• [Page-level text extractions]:
────────────────────────────────────────
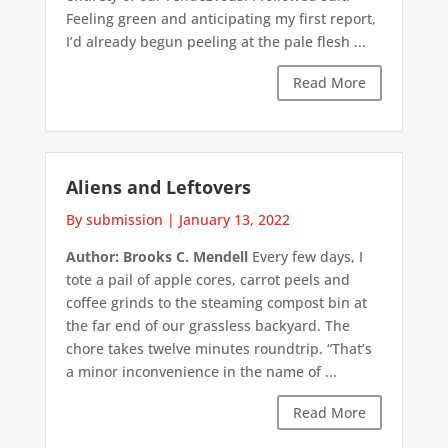
Feeling green and anticipating my first report,
I’d already begun peeling at the pale flesh ...
Read More
Aliens and Leftovers
By submission
|
January 13, 2022
Author: Brooks C. Mendell
Every few days, I
tote a pail of apple cores, carrot peels and
coffee grinds to the steaming compost bin at
the far end of our grassless backyard. The
chore takes twelve minutes roundtrip. “That’s
a minor inconvenience in the name of ...
Read More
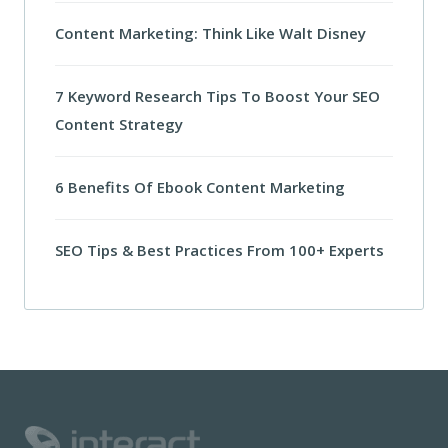
Content Marketing: Think Like Walt Disney
7 Keyword Research Tips To Boost Your SEO
Content Strategy
6 Benefits Of Ebook Content Marketing
SEO Tips & Best Practices From 100+ Experts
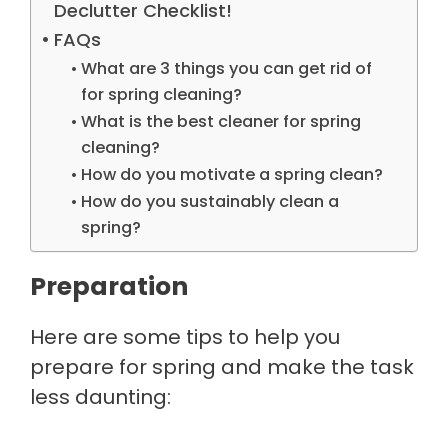
Declutter Checklist!
FAQs
What are 3 things you can get rid of
for spring cleaning?
What is the best cleaner for spring
cleaning?
How do you motivate a spring clean?
How do you sustainably clean a
spring?
Preparation
Here are some tips to help you
prepare for spring and make the task
less daunting:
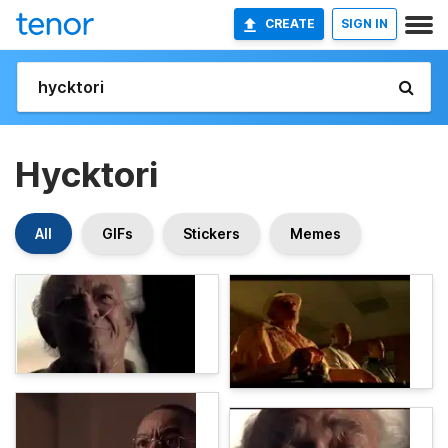
CREATE
SIGN IN
Hycktori
All
GIFs
Stickers
Memes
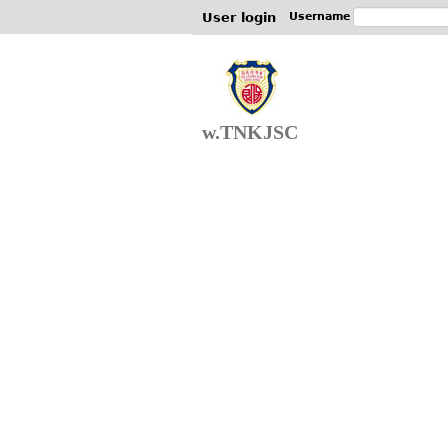
User login
Username
w.TNKJSC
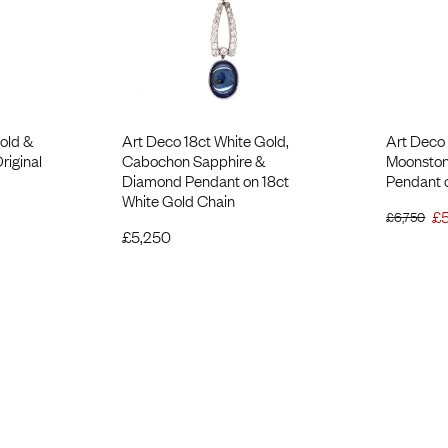
old &
Art Deco 18ct White Gold,
Art Deco 
riginal
Cabochon Sapphire &
Moonston
Diamond Pendant on 18ct
Pendant 
White Gold Chain
£
£
6,750
£
5,250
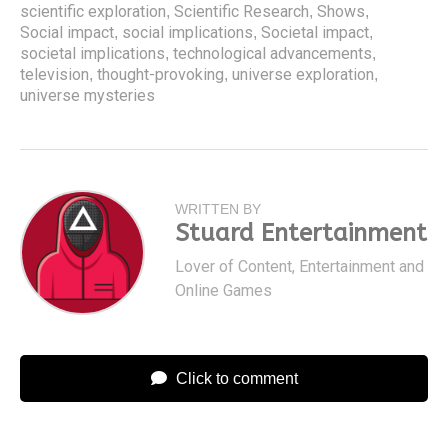
scientific exploration
Scientific Research
Shows
,
,
,
Social impact
social implications
Societal impact
,
,
,
societal implications
technological advancements
,
,
television
thought-provoking
universe exploration
,
,
,
universe mysteries
WRITTEN BY
Stuard Entertainment
Lover of Content, Entertainment and
Online Games
Click to comment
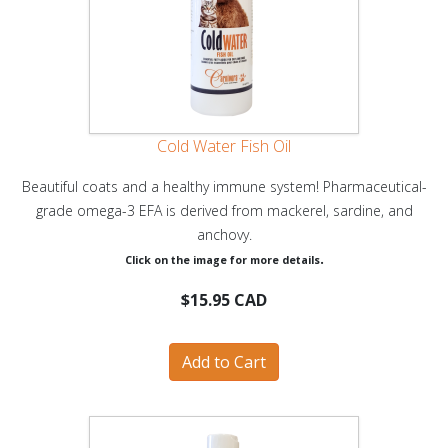
Cold Water Fish Oil
Beautiful coats and a healthy immune system! Pharmaceutical-
grade omega-3 EFA is derived from mackerel, sardine, and
anchovy.
.
Click on the image for more details
$15.95 CAD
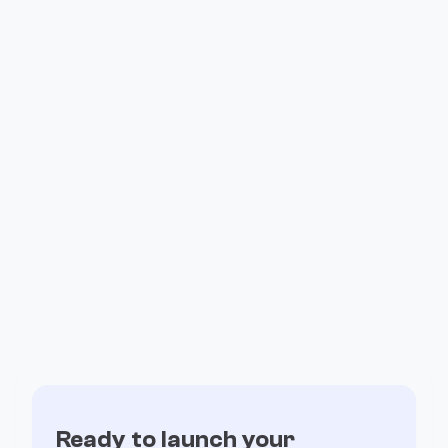
How Valiant Ran Its Entire Affiliate
Program on Fogo
Ready to launch your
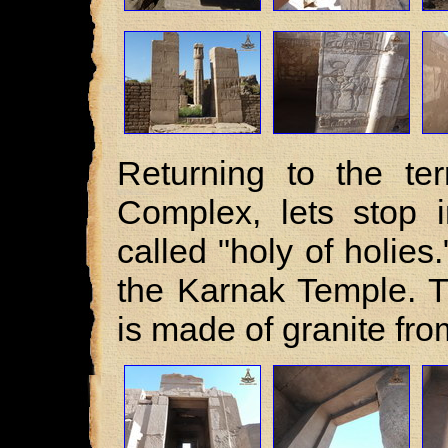
Returning to the te
Complex, lets stop 
called "holy of holies.
the Karnak Temple. Th
is made of granite from 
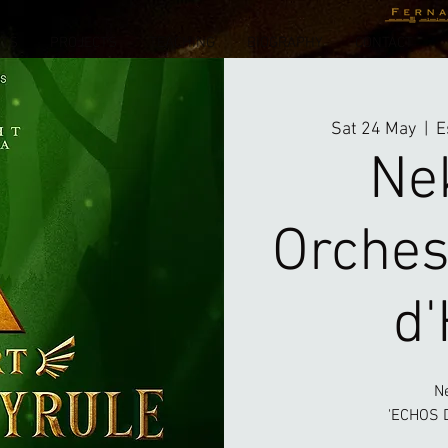
NTS
PROJECTS
TEACHING
BIOGRAPHY
CONTACT
Sat 24 May
  |  
E
Ne
Orches
d'
N
'ECHOS D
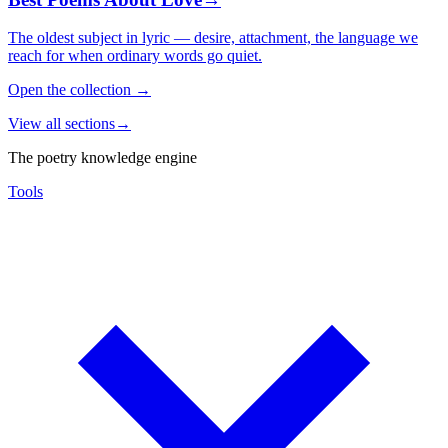
The oldest subject in lyric — desire, attachment, the language we
reach for when ordinary words go quiet.
Open the collection
→
View all sections
→
The poetry knowledge engine
Tools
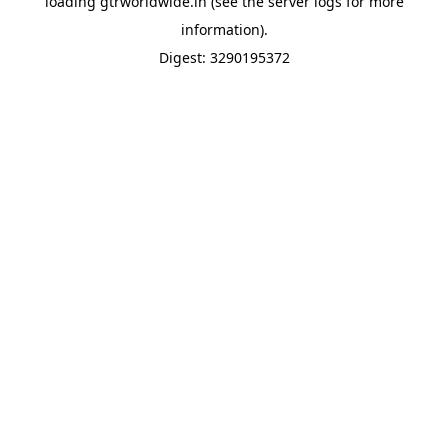
loading
gtrworldwide.in
(see the
server logs
for more
information).
Digest: 3290195372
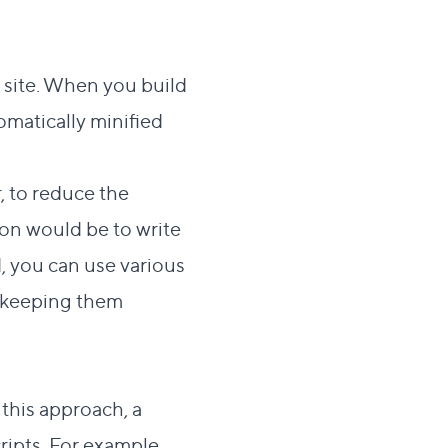
r site. When you build
omatically
minified
, to reduce the
on would be to write
d, you can use various
e keeping them
 this approach, a
ripts. For example,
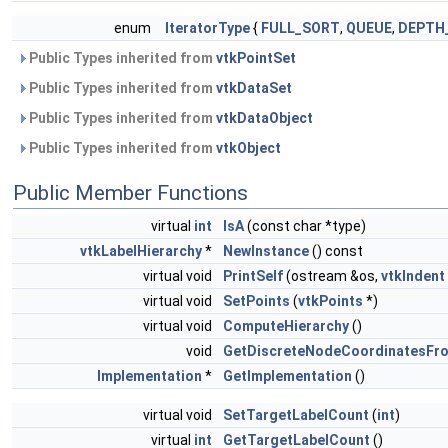
enum
IteratorType
{
FULL_SORT
,
QUEUE
,
DEPTH
Public Types inherited from
vtkPointSet
Public Types inherited from
vtkDataSet
Public Types inherited from
vtkDataObject
Public Types inherited from
vtkObject
Public Member Functions
virtual
int
IsA
(const char *type)
vtkLabelHierarchy
*
NewInstance
() const
virtual void
PrintSelf
(ostream &os,
vtkIndent
virtual void
SetPoints
(
vtkPoints
*)
virtual void
ComputeHierarchy
()
void
GetDiscreteNodeCoordinatesFr
Implementation
*
GetImplementation
()
virtual void
SetTargetLabelCount
(
int
)
virtual
int
GetTargetLabelCount
()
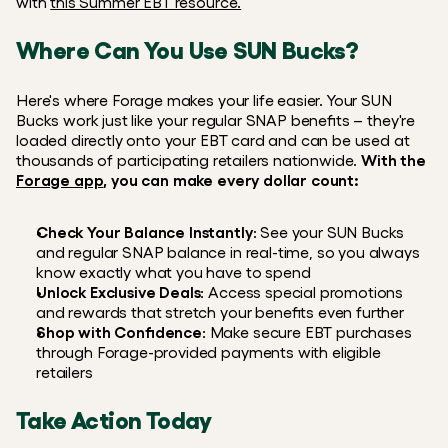
with 
this Summer EBT resource.
Where Can You Use SUN Bucks?
Here's where Forage makes your life easier. Your SUN 
Bucks work just like your regular SNAP benefits – they're 
loaded directly onto your EBT card and can be used at 
thousands of participating retailers nationwide. 
With the 
Forage app
, you can make every dollar count:
Check Your Balance Instantly
: See your SUN Bucks 
and regular SNAP balance in real-time, so you always 
know exactly what you have to spend
Unlock Exclusive Deals
: Access special promotions 
and rewards that stretch your benefits even further
Shop with Confidence
: Make secure EBT purchases 
through Forage-provided payments with eligible 
retailers
Take Action Today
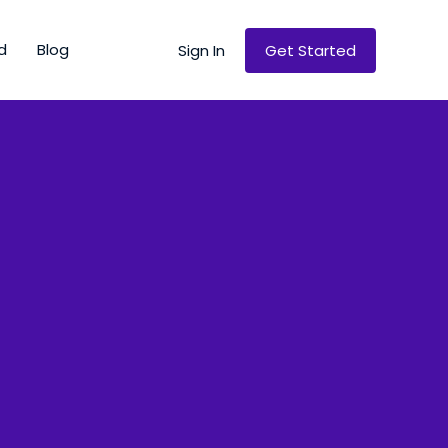
d
Blog
Sign In
Get Started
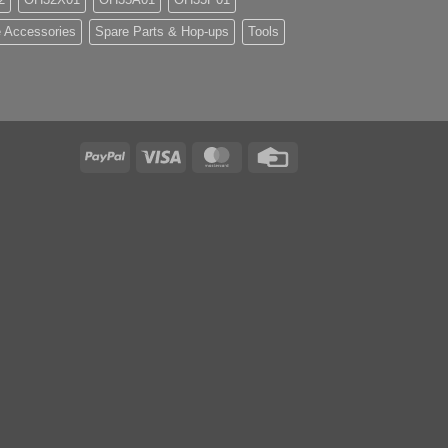
 Accessories
Spare Parts & Hop-ups
Tools
PayPal
Visa
MasterCard
Credit
Card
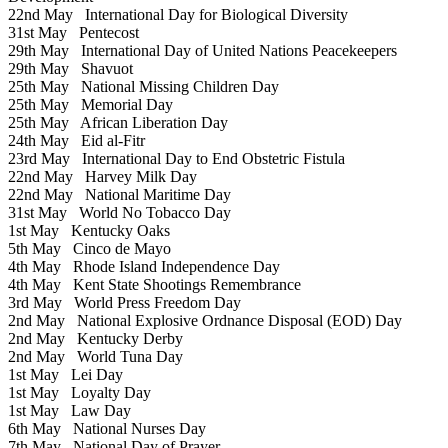
22nd May
International Day for Biological Diversity
31st May
Pentecost
29th May
International Day of United Nations Peacekeepers
29th May
Shavuot
25th May
National Missing Children Day
25th May
Memorial Day
25th May
African Liberation Day
24th May
Eid al-Fitr
23rd May
International Day to End Obstetric Fistula
22nd May
Harvey Milk Day
22nd May
National Maritime Day
31st May
World No Tobacco Day
1st May
Kentucky Oaks
5th May
Cinco de Mayo
4th May
Rhode Island Independence Day
4th May
Kent State Shootings Remembrance
3rd May
World Press Freedom Day
2nd May
National Explosive Ordnance Disposal (EOD) Day
2nd May
Kentucky Derby
2nd May
World Tuna Day
1st May
Lei Day
1st May
Loyalty Day
1st May
Law Day
6th May
National Nurses Day
7th May
National Day of Prayer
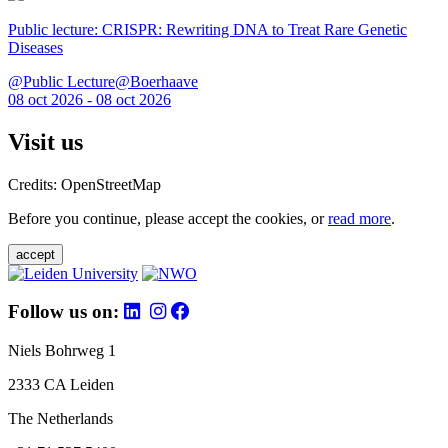
Public lecture: CRISPR: Rewriting DNA to Treat Rare Genetic
Diseases
@Public Lecture@Boerhaave
08 oct 2026 - 08 oct 2026
Visit us
Credits: OpenStreetMap
Before you continue, please accept the cookies, or
read more
.
accept
Follow us on:
Niels Bohrweg 1
2333 CA Leiden
The Netherlands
────────────────────────────────────────
• [WHAT TO WORK ON]:
Could you swap every "Art Deco" in the listing above for "Vintage", keeping everything else the same and leaving out the pictures?

• [FINISHED EXERCISE]:
Feeling green and anticipating my first report,
I’d already begun peeling at the pale flesh ...
Read More
Aliens and Leftovers
By submission
|
January 13, 2022
Author: Brooks C. Mendell
Every few days, I
tote a pail of apple cores, carrot peels and
coffee grinds to the steaming compost bin at
the far end of our grassless backyard. The
chore takes twelve minutes roundtrip. “That’s
a minor inconvenience in the name of ...
Read More
Content Marketing: Think Like Walt Disney
7 Keyword Research Tips To Boost Your SEO
Content Strategy
6 Benefits Of Ebook Content Marketing
SEO Tips & Best Practices From 100+ Experts
Declutter Checklist!
FAQs
What are 3 things you can get rid of
for spring cleaning?
What is the best cleaner for spring
cleaning?
How do you motivate a spring clean?
How do you sustainably clean a
spring?
Preparation
Here are some tips to help you
prepare for spring and make the task
less daunting:
CREATE
SIGN IN
Hycktori
All
GIFs
Stickers
Memes
User login
Username
w.TNKJSC
old &
Vintage 18ct White Gold,
Vintage 
riginal
Cabochon Sapphire &
Moonston
Diamond Pendant on 18ct
Pendant 
White Gold Chain
£
£
6,750
£
5,250
scientific exploration
Scientific Research
Shows
,
,
,
Social impact
social implications
Societal impact
,
,
,
societal implications
technological advancements
,
,
television
thought-provoking
universe exploration
,
,
,
universe mysteries
WRITTEN BY
Stuard Entertainment
Lover of Content, Entertainment and
Online Games
Click to comment
Cold Water Fish Oil
Beautiful coats and a healthy immune system! Pharmaceutical-
grade omega-3 EFA is derived from mackerel, sardine, and
anchovy.
.
Click on the image for more details
$15.95 CAD
How Valiant Ran Its Entire Affiliate
Program on Fogo
Ready to launch your
Returning to the te
Complex, lets stop 
called "holy of holies.
the Karnak Temple. Th
is made of granite from 
NTS
PROJECTS
TEACHING
BIOGRAPHY
CONTACT
Sat 24 May
  |  
E
Ne
Orches
d'
N
'ECHOS D
The oldest subject in lyric — desire, attachment, the language we
reach for when ordinary words go quiet.
Open the collection
→
View all sections
→
The poetry knowledge engine
Tools
loading
gtrworldwide.in
(see the
server logs
for more
information).
Digest: 3290195372
r site. When you build
omatically
minified
, to reduce the
on would be to write
d, you can use various
e keeping them
 this approach, a
ripts. For example,
enum
IteratorType
{
FULL_SORT
,
QUEUE
,
DEPTH
Public Types inherited from
vtkPointSet
Public Types inherited from
vtkDataSet
Public Types inherited from
vtkDataObject
Public Types inherited from
vtkObject
Public Member Functions
virtual
int
IsA
(const char *type)
vtkLabelHierarchy
*
NewInstance
() const
virtual void
PrintSelf
(ostream &os,
vtkIndent
virtual void
SetPoints
(
vtkPoints
*)
virtual void
ComputeHierarchy
()
void
GetDiscreteNodeCoordinatesFr
Implementation
*
GetImplementation
()
virtual void
SetTargetLabelCount
(
int
)
virtual
int
GetTargetLabelCount
()
with 
this Summer EBT resource.
Where Can You Use SUN Bucks?
Here's where Forage makes your life easier. Your SUN 
Bucks work just like your regular SNAP benefits – they're 
loaded directly onto your EBT card and can be used at 
thousands of participating retailers nationwide. 
With the 
Forage app
, you can make every dollar count:
Check Your Balance Instantly
: See your SUN Bucks 
and regular SNAP balance in real-time, so you always 
know exactly what you have to spend
Unlock Exclusive Deals
: Access special promotions 
and rewards that stretch your benefits even further
Shop with Confidence
: Make secure EBT purchases 
through Forage-provided payments with eligible 
retailers
Take Action Today
d
Blog
Sign In
Get Started
 Accessories
Spare Parts & Hop-ups
Tools
PayPal
Visa
MasterCard
Credit
Card
22nd May
International Day for Biological Diversity
31st May
Pentecost
29th May
International Day of United Nations Peacekeepers
29th May
Shavuot
25th May
National Missing Children Day
25th May
Memorial Day
25th May
African Liberation Day
24th May
Eid al-Fitr
23rd May
International Day to End Obstetric Fistula
22nd May
Harvey Milk Day
22nd May
National Maritime Day
31st May
World No Tobacco Day
1st May
Kentucky Oaks
5th May
Cinco de Mayo
4th May
Rhode Island Independence Day
4th May
Kent State Shootings Remembrance
3rd May
World Press Freedom Day
2nd May
National Explosive Ordnance Disposal (EOD) Day
2nd May
Kentucky Derby
2nd May
World Tuna Day
1st May
Lei Day
1st May
Loyalty Day
1st May
Law Day
6th May
National Nurses Day
7th May
National Day of Prayer
Public lecture: CRISPR: Rewriting DNA to Treat Rare Genetic
Diseases
@Public Lecture@Boerhaave
08 oct 2026 - 08 oct 2026
Visit us
Credits: OpenStreetMap
Before you continue, please accept the cookies, or
read more
.
accept
Follow us on:
Niels Bohrweg 1
2333 CA Leiden
The Netherlands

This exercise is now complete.